Le nom de Raúl est gravé dans l’histoire, même si sa modestie, empreinte de simplicité, n’est autre que la véritable grandeur. Il suffit de se souvenir de quelques-uns des moments décisifs où son courage l’a placé parmi les braves qui n’hésitent pas à réagir face à ce qui pourrait avoir des conséquences encore plus graves.
Raúl est Raúl.
Raúl est le jeune homme qui, au Palais de Justice, lors de l’attaque de Moncada, s’est jeté sur le chef des soldats, lui a arraché son arme et a sauvé ses camarades. C’est lui qui, sur ordre de Fidel, partit en exil au Mexique, où tout était préparé pour le débarquement du Granma, le petit yacht qui transporta 82 hommes, dont lui-même, afin de commencer la guérilla et de renverser la tyrannie.
Il est le chef d’un des groupes qui, parvenus à Cuba, réussirent à briser le siège et à rejoindre Fidel à Cinco Palmas ; le combattant qui participa aux batailles pour la prise des casernes de La Plata et d’El Uvero ; le fondateur du Second Front de l’Est, Frank País ; celui qui, après le triomphe de la Révolution, fut nommé chef de la province d’Oriente.
Raúl est le combattant qui consigne dans son journal les principaux événements vécus dans l’hostilité de la guérilla, sachant qu’il pouvait perdre la vie à tout instant, et pourtant il ne perd jamais son humour.
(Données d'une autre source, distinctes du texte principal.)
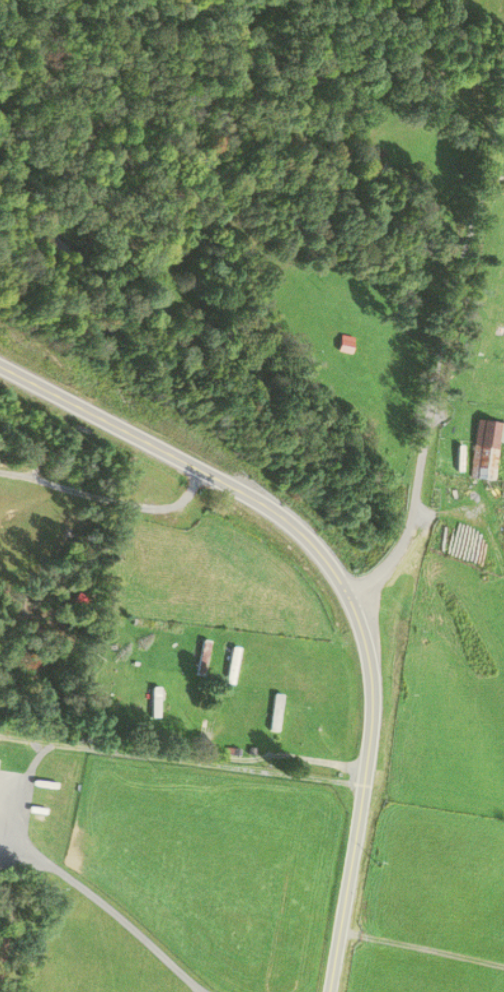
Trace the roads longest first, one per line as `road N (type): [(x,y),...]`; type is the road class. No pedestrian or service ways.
road 1 (tertiary): [(330,991),(373,708),(371,667),(350,600),(310,543),(254,498),(0,365)]
road 2 (residential): [(350,600),(391,556),(412,514),(439,320),(503,95)]

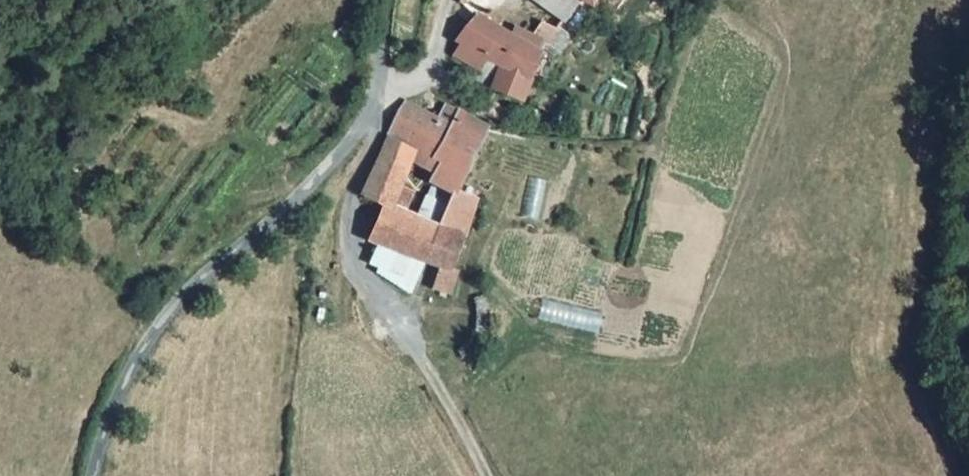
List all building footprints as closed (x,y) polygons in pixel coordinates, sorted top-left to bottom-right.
[(567,10),(561,21),(542,53),(536,49),(517,102),(532,110),(541,82),(552,52),(563,62),(564,64),(582,35),(586,38),(604,5),(596,0),(574,0),(567,10)] [(574,0),(550,0),(567,10),(574,0)] [(523,30),(518,40),(536,49),(542,53),(561,21),(547,13),(529,32),(523,30)] [(511,36),(471,16),(460,47),(466,50),(461,61),(490,76),(486,86),(517,102),(536,49),(518,40),(511,36)] [(516,27),(511,36),(518,40),(523,30),(516,27)] [(563,62),(552,52),(541,82),(554,87),(563,62)] [(404,102),(390,137),(411,146),(439,160),(429,184),(453,195),(481,124),(443,107),(437,119),(404,102)] [(366,196),(387,204),(394,186),(411,146),(390,137),(366,196)] [(408,192),(394,186),(387,204),(399,211),(408,192)] [(427,262),(437,266),(451,271),(477,204),(453,195),(440,228),(427,262)] [(387,204),(374,239),(427,262),(440,228),(399,211),(387,204)] [(457,273),(451,271),(437,266),(430,285),(451,295),(457,273)]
Lui qui, au cœur des combats, ne perdit jamais, comme jamais auparavant, foi en l’avenir et espoir.
Raúl est l’ami fidèle de José Luis Tasende, à qui il avait promis que s’il venait à tomber au combat, il prendrait soin de sa petite fille pour toujours ; l’époux de Vilma, une femme extraordinaire, elle aussi vivante dans la mémoire de la nation ; le père aimant ; le ministre des Forces armées révolutionnaires pendant près de 50 ans ; le Héros de la République de Cuba ; le Général de l’Armée de la Révolution cubaine.
Raúl est celui qui a assumé la direction du pays en 2006 lorsque Fidel est tombé malade ; et qui, en 2008, a été nommé par l’Assemblée nationale du pouvoir populaire président du Conseil d’État et des ministres, puis, lors du grand rassemblement des communistes cubains, premier secrétaire du Parti.
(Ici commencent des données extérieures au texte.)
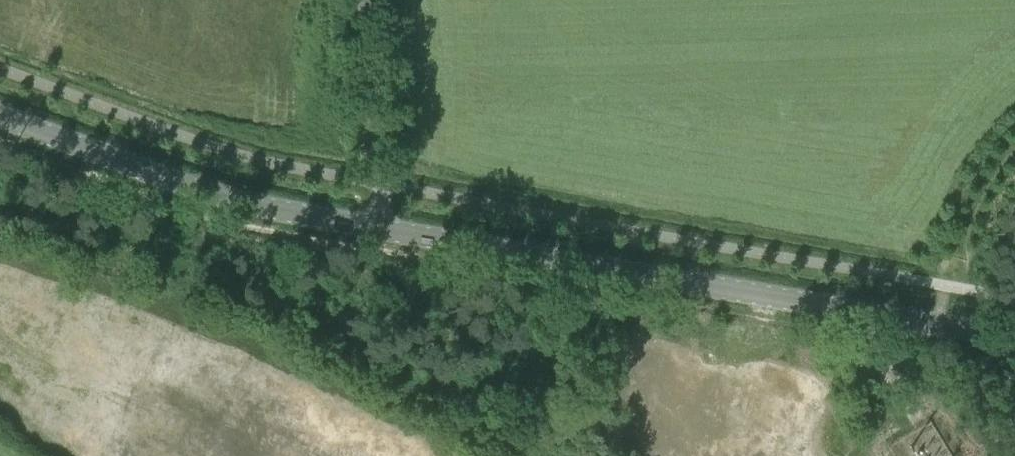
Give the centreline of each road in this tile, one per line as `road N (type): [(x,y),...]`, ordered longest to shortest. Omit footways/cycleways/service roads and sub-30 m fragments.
road 1 (secondary): [(0,115),(239,201),(1014,339)]
road 2 (track): [(365,0),(384,186),(378,230)]
road 3 (track): [(948,286),(980,200),(1014,148)]

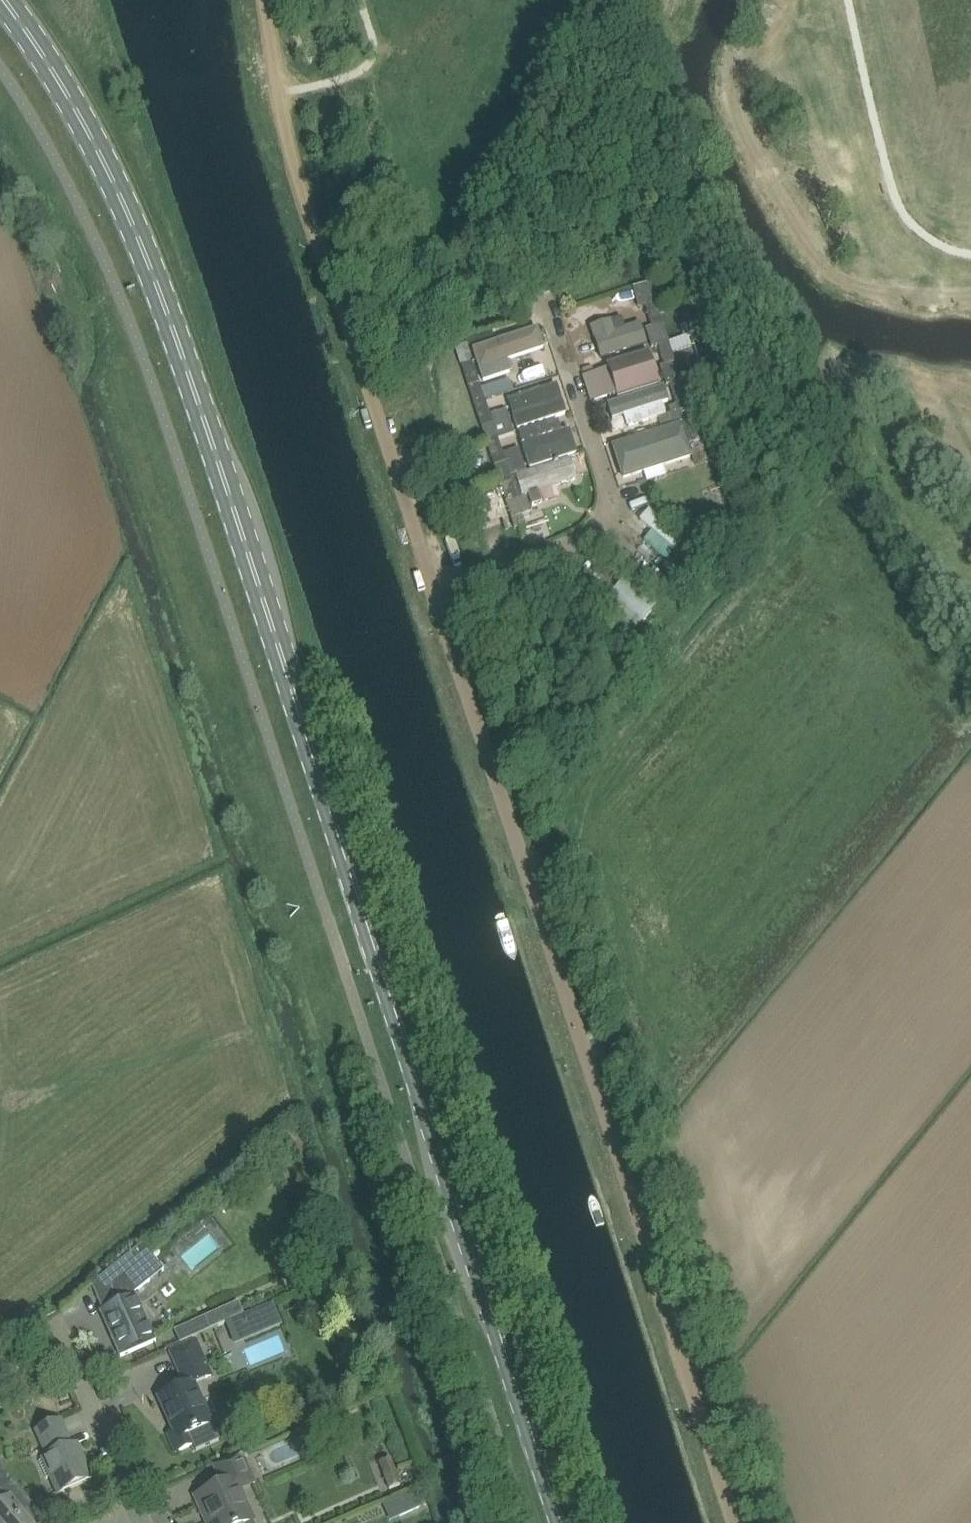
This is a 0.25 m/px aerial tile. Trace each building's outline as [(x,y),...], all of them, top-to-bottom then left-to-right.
[(657,303),(646,307),(652,326),(646,328),(648,336),(652,348),(658,346),(670,341),(666,331),(657,303)] [(622,316),(591,326),(601,357),(647,343),(641,322),(625,326),(622,316)] [(691,322),(681,325),(685,336),(694,332),(691,322)] [(538,327),(473,349),(484,382),(512,372),(508,361),(545,348),(538,327)] [(673,353),(692,347),(688,336),(670,341),(673,353)] [(670,341),(658,346),(664,365),(676,361),(675,358),(673,353),(670,341)] [(469,348),(458,351),(474,402),(486,399),(469,348)] [(608,367),(598,370),(607,397),(617,394),(618,398),(660,384),(649,351),(608,364),(608,367)] [(664,365),(661,366),(666,383),(670,382),(682,379),(681,377),(676,361),(664,365)] [(677,404),(669,407),(671,412),(673,418),(675,423),(676,425),(681,423),(683,422),(694,418),(694,417),(692,412),(689,402),(684,385),(682,379),(670,382),(672,388),(677,404)] [(558,384),(509,400),(518,429),(567,413),(558,384)] [(664,385),(608,404),(613,419),(624,415),(628,426),(659,416),(666,414),(663,403),(669,400),(664,385)] [(486,399),(474,402),(486,439),(487,441),(498,438),(514,433),(506,409),(491,414),(486,399)] [(694,418),(683,422),(690,443),(696,463),(710,459),(706,446),(703,446),(701,440),(694,418)] [(676,425),(614,445),(624,477),(644,471),(662,465),(670,463),(689,456),(691,456),(681,423),(676,425)] [(562,431),(522,443),(530,468),(578,453),(570,428),(562,431)] [(498,438),(487,441),(488,445),(498,474),(499,479),(527,470),(520,447),(503,453),(498,438)] [(527,470),(499,479),(500,481),(507,502),(512,518),(522,515),(523,514),(532,511),(526,496),(530,495),(531,500),(533,505),(559,497),(556,486),(578,478),(570,457),(527,470)] [(526,524),(523,514),(522,515),(512,518),(516,528),(526,524)] [(626,577),(606,603),(637,628),(657,602),(626,577)] [(210,1234),(183,1252),(192,1265),(219,1247),(210,1234)] [(121,1356),(139,1348),(157,1340),(136,1293),(165,1269),(144,1244),(103,1276),(92,1285),(103,1309),(101,1310),(101,1311),(105,1309),(115,1333),(112,1334),(121,1356)] [(238,1302),(213,1313),(219,1325),(239,1316),(244,1314),(238,1302)] [(244,1314),(239,1316),(248,1338),(281,1324),(272,1302),(244,1314)] [(203,1335),(206,1345),(226,1338),(223,1328),(203,1335)] [(186,1384),(159,1396),(177,1438),(172,1440),(177,1451),(194,1444),(197,1450),(219,1441),(212,1424),(194,1382),(213,1374),(198,1339),(172,1350),(186,1384)] [(45,1350),(30,1357),(35,1369),(50,1362),(45,1350)] [(50,1456),(40,1461),(47,1477),(52,1475),(58,1490),(90,1475),(76,1445),(72,1447),(60,1421),(39,1431),(50,1456)] [(214,1465),(222,1483),(196,1495),(208,1522),(246,1522),(255,1519),(242,1489),(256,1483),(244,1452),(214,1465)] [(0,1472),(0,1504),(1,1505),(0,1505),(0,1522),(32,1522),(18,1506),(29,1497),(4,1468),(0,1472)] [(397,1471),(385,1476),(390,1490),(402,1485),(397,1471)] [(414,1492),(389,1504),(396,1518),(421,1507),(414,1492)]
Il est l’homme engagé pour l’unité et la paix de l’Amérique latine et des Caraïbes ; le dirigeant qui a mené le processus de rétablissement des relations entre Cuba et les États-Unis ; la figure de renommée internationale dont les discours étaient applaudis et suivis lors d’événements internationaux. Le révolutionnaire profondément soucieux du bien-être des enfants, notamment ceux en situation de handicap, qu’on voyait souvent les accompagner lors des activités de l’école Solidarité avec Panama ; c’est sa voix qui nous a coupé le souffle à l’annonce de la mort de Fidel ; celui qui perpétue ses idées, son œuvre et ses rêves.
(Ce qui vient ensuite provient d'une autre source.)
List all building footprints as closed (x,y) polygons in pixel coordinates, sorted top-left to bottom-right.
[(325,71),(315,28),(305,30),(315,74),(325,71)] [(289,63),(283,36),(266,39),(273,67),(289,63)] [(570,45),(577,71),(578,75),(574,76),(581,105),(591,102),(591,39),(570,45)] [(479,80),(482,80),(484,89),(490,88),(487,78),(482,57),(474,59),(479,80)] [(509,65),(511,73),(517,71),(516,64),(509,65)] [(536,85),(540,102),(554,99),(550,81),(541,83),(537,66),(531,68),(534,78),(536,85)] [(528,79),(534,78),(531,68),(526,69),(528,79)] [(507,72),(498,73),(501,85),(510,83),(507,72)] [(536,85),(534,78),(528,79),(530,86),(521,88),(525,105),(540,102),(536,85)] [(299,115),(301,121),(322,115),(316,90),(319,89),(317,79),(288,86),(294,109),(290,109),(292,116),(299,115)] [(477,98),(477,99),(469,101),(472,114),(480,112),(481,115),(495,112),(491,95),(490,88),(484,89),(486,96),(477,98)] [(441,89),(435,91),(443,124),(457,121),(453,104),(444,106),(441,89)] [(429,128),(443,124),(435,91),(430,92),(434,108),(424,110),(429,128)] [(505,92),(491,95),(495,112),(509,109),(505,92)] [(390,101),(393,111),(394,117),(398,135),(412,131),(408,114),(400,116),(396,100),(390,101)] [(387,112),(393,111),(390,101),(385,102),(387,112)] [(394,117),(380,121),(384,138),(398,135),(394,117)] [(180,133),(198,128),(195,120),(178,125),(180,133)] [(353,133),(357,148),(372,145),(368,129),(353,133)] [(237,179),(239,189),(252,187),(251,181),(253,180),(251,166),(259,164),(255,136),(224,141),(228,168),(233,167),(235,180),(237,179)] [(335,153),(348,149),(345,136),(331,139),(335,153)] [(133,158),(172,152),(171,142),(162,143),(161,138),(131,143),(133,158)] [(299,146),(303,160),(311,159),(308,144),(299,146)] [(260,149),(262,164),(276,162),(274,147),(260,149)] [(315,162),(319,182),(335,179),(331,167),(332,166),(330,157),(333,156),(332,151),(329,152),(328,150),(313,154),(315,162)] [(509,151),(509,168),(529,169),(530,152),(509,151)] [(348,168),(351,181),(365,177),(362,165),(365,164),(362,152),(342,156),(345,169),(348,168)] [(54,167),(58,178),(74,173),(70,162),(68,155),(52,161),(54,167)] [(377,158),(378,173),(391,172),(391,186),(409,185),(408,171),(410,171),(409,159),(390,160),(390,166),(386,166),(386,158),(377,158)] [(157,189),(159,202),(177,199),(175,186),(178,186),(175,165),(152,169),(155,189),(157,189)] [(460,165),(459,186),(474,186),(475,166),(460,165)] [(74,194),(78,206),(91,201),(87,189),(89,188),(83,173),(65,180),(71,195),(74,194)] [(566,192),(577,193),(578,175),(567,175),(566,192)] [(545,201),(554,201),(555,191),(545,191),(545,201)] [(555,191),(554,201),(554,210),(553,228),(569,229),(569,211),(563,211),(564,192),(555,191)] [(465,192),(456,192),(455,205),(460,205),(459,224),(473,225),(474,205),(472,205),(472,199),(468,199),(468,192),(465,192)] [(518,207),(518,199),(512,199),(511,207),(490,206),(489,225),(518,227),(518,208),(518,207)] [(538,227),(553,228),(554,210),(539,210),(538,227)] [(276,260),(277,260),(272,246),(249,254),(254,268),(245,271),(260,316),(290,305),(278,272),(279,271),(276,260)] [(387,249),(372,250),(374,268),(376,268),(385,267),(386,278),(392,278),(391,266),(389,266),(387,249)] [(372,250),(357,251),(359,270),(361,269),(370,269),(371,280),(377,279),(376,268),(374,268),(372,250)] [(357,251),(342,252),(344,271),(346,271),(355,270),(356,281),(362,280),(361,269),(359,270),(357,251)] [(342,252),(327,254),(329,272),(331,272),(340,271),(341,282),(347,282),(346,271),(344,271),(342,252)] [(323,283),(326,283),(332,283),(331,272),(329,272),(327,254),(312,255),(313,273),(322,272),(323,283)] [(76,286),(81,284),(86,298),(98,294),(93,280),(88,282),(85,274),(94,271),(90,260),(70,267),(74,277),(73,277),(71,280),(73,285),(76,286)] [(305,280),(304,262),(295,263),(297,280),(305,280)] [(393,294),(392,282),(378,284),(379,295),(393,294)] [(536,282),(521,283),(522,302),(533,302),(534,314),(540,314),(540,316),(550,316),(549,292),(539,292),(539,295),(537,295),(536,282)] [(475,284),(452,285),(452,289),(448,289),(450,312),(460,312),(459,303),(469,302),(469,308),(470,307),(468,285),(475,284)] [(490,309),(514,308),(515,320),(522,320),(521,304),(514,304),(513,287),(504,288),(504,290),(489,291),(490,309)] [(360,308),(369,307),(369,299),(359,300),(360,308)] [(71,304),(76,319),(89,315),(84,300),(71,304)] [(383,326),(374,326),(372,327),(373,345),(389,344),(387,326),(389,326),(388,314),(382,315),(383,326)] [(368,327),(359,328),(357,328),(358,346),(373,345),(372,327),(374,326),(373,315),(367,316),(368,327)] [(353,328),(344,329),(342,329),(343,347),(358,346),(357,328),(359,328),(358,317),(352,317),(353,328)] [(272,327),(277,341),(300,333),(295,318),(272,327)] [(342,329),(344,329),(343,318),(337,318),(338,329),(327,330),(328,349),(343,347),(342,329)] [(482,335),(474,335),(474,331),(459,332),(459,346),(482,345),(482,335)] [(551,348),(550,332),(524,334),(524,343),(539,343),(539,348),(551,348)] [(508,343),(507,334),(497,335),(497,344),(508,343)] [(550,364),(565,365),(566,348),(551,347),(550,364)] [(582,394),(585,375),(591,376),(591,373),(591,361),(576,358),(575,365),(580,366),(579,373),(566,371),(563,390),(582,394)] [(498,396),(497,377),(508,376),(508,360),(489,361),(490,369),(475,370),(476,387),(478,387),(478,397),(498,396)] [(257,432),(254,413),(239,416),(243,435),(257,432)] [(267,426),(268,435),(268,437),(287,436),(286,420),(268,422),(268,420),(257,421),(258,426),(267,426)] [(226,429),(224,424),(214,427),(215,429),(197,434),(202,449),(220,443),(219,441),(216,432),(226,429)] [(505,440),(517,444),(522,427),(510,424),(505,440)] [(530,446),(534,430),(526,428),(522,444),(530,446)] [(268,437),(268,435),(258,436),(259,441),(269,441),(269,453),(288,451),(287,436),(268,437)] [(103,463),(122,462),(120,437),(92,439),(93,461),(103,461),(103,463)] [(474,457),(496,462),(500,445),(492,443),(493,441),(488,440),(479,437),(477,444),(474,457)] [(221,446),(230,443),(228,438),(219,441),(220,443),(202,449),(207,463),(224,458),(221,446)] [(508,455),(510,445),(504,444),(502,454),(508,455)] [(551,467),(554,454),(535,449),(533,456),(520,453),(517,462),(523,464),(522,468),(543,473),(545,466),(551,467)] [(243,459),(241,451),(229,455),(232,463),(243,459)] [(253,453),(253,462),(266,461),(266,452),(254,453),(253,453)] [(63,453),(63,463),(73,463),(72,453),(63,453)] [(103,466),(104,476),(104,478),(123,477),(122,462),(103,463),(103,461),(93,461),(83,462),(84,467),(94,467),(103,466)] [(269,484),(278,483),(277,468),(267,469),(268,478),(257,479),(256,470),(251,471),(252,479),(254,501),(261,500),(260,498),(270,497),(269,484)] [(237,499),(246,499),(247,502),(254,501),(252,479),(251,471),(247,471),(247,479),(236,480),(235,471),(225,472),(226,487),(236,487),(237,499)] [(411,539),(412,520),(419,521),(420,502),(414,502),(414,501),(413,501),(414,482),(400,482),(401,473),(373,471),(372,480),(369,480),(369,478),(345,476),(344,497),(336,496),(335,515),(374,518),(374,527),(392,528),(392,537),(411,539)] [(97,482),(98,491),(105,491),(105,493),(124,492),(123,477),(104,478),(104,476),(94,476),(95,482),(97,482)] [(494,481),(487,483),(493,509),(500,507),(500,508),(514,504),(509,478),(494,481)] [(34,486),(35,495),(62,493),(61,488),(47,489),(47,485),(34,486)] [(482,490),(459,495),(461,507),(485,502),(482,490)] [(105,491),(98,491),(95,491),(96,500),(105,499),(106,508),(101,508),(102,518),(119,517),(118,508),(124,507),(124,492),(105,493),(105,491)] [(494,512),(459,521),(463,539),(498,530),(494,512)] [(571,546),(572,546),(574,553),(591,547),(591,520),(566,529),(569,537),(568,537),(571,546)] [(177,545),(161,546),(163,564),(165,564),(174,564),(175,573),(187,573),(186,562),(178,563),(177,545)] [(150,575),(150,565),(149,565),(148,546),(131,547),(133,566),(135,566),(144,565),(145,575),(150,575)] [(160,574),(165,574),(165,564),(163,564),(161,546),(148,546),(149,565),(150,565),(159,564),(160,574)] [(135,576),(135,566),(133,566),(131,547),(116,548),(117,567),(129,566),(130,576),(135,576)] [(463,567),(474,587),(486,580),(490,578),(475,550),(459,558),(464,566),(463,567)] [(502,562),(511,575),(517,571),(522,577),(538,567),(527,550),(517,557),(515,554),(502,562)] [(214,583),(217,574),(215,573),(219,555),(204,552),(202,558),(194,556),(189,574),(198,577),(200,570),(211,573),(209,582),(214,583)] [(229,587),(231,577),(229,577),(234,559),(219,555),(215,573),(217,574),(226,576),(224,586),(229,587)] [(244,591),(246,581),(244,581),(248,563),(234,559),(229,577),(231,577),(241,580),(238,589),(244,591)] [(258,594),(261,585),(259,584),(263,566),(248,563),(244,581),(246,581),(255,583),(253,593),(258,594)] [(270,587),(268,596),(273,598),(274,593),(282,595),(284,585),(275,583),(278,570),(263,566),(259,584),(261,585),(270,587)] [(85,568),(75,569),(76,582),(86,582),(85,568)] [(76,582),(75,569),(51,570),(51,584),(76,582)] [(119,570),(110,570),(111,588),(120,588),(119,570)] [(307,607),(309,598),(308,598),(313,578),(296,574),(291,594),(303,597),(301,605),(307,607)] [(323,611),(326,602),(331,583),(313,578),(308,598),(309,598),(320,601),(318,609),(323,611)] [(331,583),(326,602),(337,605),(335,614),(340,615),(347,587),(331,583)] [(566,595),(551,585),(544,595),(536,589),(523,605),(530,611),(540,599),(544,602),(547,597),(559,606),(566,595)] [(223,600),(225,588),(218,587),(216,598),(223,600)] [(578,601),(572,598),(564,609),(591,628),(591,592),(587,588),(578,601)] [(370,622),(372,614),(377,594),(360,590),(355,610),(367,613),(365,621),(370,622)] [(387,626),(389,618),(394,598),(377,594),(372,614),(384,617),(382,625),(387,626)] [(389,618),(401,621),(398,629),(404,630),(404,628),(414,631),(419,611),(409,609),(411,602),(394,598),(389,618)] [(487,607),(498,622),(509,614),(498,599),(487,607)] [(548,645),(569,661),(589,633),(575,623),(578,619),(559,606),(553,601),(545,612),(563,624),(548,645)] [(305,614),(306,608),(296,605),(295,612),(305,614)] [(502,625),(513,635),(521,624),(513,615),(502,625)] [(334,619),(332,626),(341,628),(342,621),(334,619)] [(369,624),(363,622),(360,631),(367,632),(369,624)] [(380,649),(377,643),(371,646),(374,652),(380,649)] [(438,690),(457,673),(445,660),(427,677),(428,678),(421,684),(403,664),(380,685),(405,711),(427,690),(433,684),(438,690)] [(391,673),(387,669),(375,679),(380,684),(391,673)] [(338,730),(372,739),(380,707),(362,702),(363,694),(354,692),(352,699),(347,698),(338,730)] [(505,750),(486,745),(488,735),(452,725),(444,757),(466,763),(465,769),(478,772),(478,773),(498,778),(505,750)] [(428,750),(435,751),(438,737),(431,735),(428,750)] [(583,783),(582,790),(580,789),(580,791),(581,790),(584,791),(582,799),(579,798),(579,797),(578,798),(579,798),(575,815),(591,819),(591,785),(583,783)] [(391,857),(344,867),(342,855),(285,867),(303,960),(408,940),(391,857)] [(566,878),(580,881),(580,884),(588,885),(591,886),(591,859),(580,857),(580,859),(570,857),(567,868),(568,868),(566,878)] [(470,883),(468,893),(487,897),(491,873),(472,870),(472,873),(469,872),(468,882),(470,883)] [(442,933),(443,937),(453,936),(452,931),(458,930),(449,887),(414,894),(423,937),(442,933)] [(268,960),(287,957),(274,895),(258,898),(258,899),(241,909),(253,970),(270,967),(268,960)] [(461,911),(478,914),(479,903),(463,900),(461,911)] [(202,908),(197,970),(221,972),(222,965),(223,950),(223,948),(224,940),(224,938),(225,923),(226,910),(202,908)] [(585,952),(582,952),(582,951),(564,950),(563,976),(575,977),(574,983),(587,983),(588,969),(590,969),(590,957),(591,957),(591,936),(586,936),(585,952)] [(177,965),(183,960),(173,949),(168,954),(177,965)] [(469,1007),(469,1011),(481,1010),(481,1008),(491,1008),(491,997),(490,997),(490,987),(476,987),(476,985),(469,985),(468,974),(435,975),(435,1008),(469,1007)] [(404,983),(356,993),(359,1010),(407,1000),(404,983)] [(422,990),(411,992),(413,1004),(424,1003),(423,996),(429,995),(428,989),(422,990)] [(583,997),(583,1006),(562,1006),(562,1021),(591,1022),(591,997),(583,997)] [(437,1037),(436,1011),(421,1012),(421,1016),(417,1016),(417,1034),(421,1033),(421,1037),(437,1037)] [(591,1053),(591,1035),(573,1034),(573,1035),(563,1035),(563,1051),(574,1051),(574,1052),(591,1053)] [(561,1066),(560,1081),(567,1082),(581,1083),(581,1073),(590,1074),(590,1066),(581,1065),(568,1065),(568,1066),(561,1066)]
À 95 ans, Raúl continue, fusil à la main, « le pied dans l’étrier », une expression qui résonne particulièrement lorsqu’on évoque son nom, tant le message qu’il a prononcé en 2021, lors de sa démission de la tête du Parti communiste de Cuba, est lourd de sens.
Aujourd’hui, partout dans le pays, on entend souvent dire, tout simplement, que Raúl est Raúl. Pour le peuple cubain, qui connaît bien son Général, le définir par son nom, symbole fort, n’est pas du tout superflu, mais bien plus que suffisant.